● **Exercise instructions**
Could you write the next part of the forum post below about coding future coin-toss guesses into current ones, starting after its last sentence?

For instance, assuming both B and C already know C's next three guesses, B can use this to code the following three guesses in the current three guesses, with at most one miss, as follows (let X indicate a correct guess; A, B and C indicate the odd man out on a miss):
 
XXX = HHH
AXX = HHT
BXX = HTH
CXX = HTT
XAX = THH
XBX = THT
XCX = TTH
XXA = TTT
 
That would even still leave codes XXB and XXC free for some sort of meta-signaling.  This code, which I'll designate [1,3] (misses at most 1 guess signaling 3) gets 70.83% percent correct after the first three guesses. (2 of 3 7/8 of the time + 3 of 3 1/8 of the time.)
 
So, for eaxmple, if A's sequence were HTHHHTTTH, B could use the following strategy:
 
1) Break the sequence into groups of three; HTH HHT TTH
 
2) Working backwards from the end of the sequence, the final group is TTH, which is coded as XCX so B wants C to be wrong for the second guess of the previous group.  So B needs C to guess HTT for the second-to-last group, which is coded CXX, and so on.  B needs to feed C a correct guess for codes X and B, and an incorrect guess for codes A and C.
 
3) Use the first group to directly signal the second group.  On average they will get 1/4 of these correct through pure chance.

● **Data excerpt**

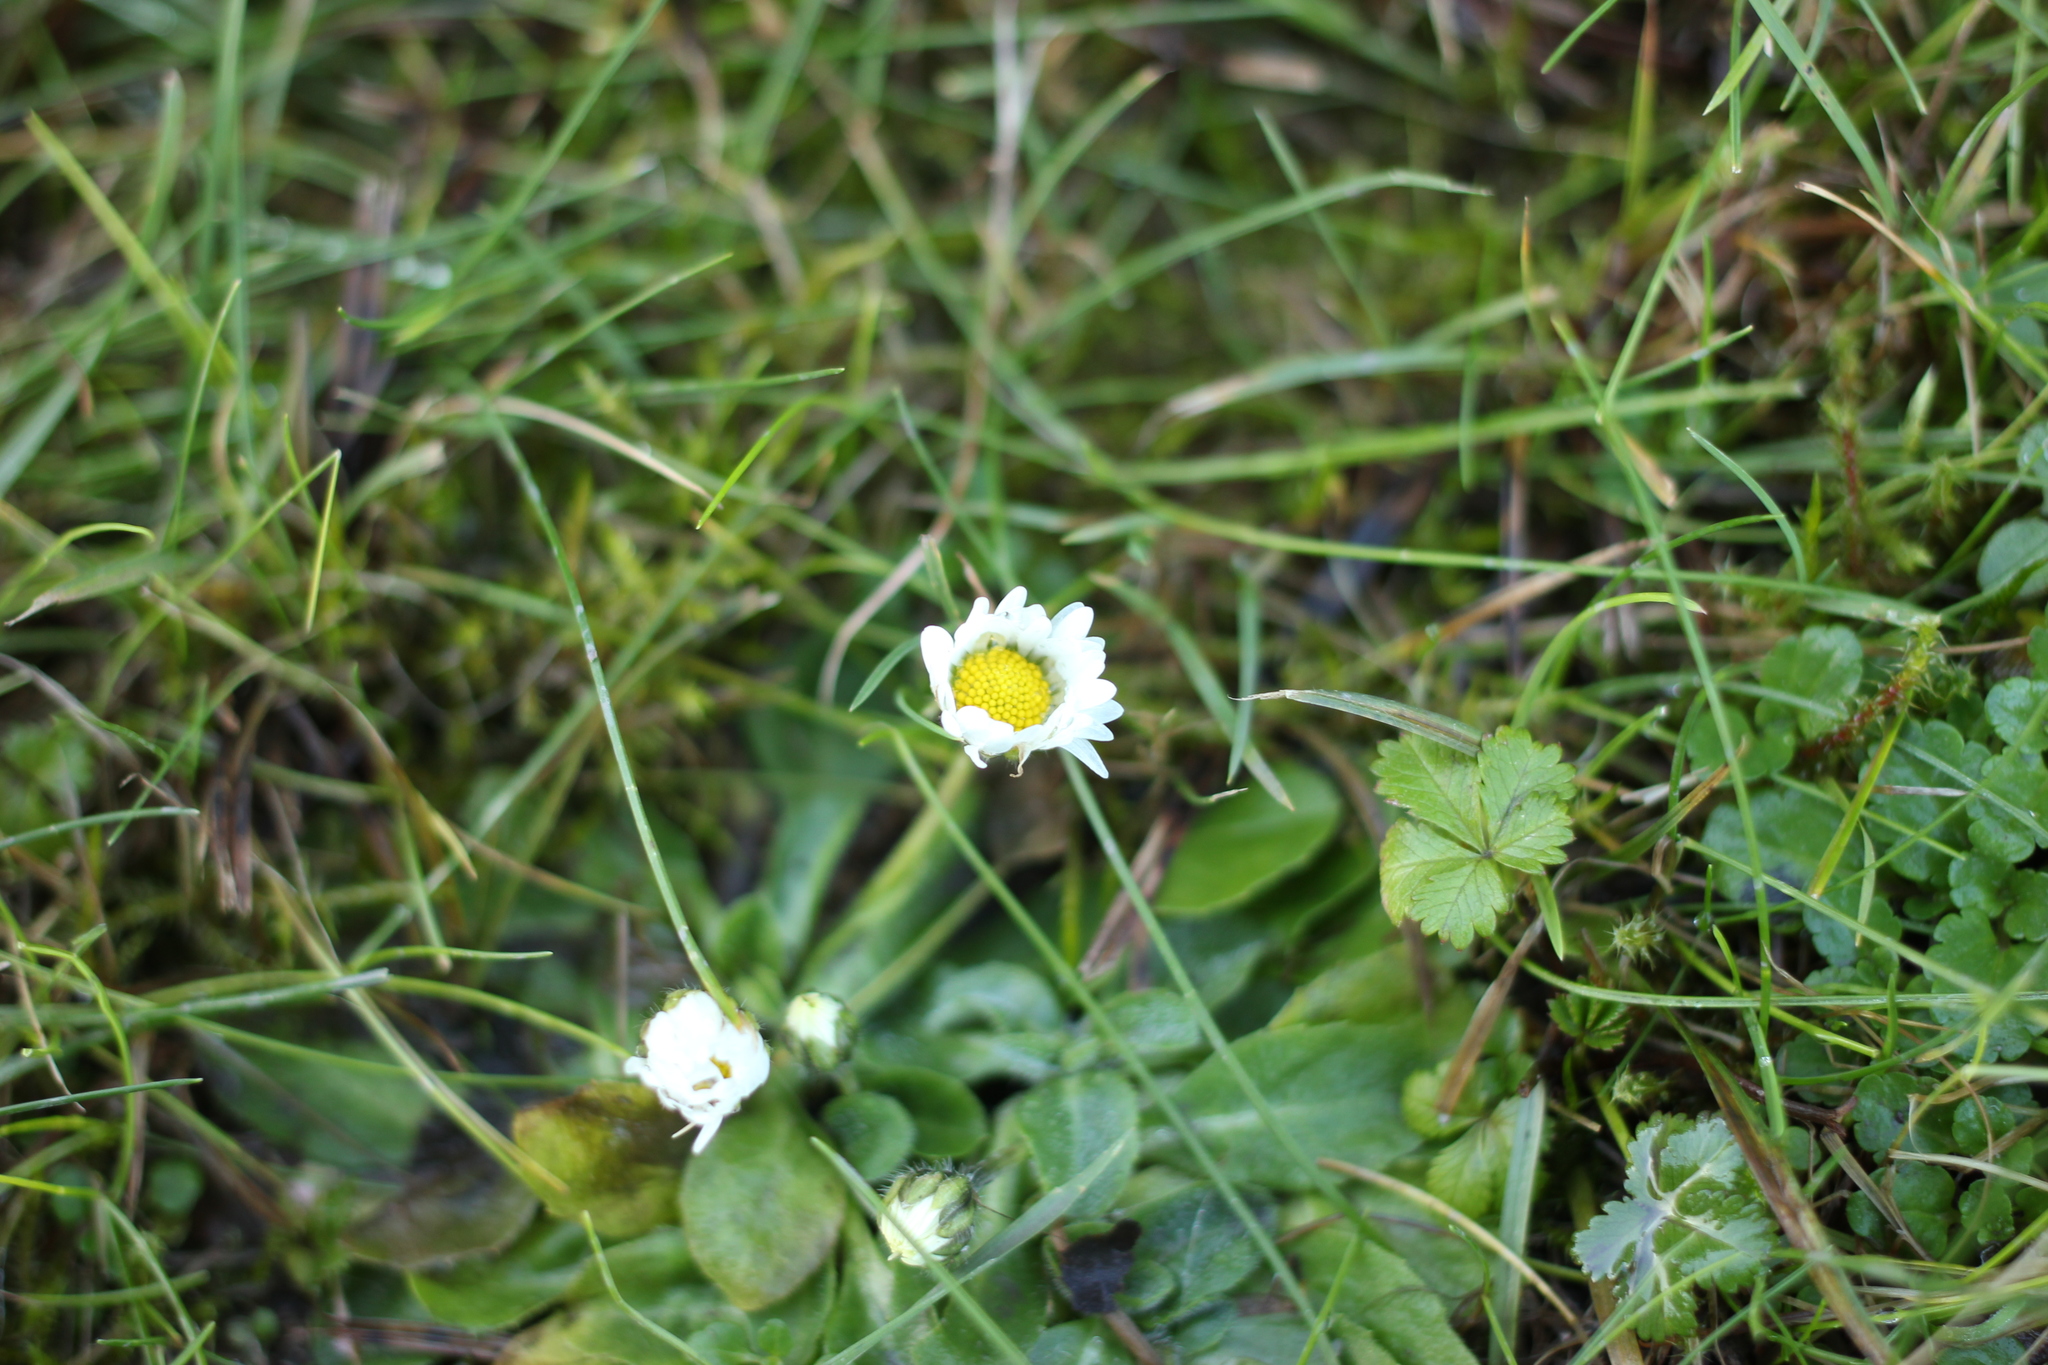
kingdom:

● **Solved exercise**
So in our example, B would first "guess" HTT, feeding the next group to C.  In the next group, B "guesses" HHT, generating the pattern XCX, which codes TTH for C's next group.  Finally B "guesses" TTH, getting the last group entirely correct.
 
 
For greater accuracy, the scheme can be arbitrarily extended by allowing more misses in each group, for example a [2,8] coding could look like
 
XXXXXXXX = HHHHHHHH
AXXXXXXX = HHHHHHHT
BXXXXXXX = HHHHHHTH
CXXXXXXX = HHHHHHTT
XAXXXXXX = HHHHHTHH
...
XXXXXXXC = HHHHTTHH
AAXXXXXX = HHHHTTHT
ABXXXXXX = HHHHTTTH
ACXXXXXX = HHHHTTTT
BAXXXXXX = HHHTHHHH
...
AXAXXXXX = HHHTHTTH
...
XXXXXBCX = TTTTTTTT
 
This coding is 76.27% correct with 92% of the codes used. A [20,101] coding is 80.28% correct with 99.9991% of the codes used.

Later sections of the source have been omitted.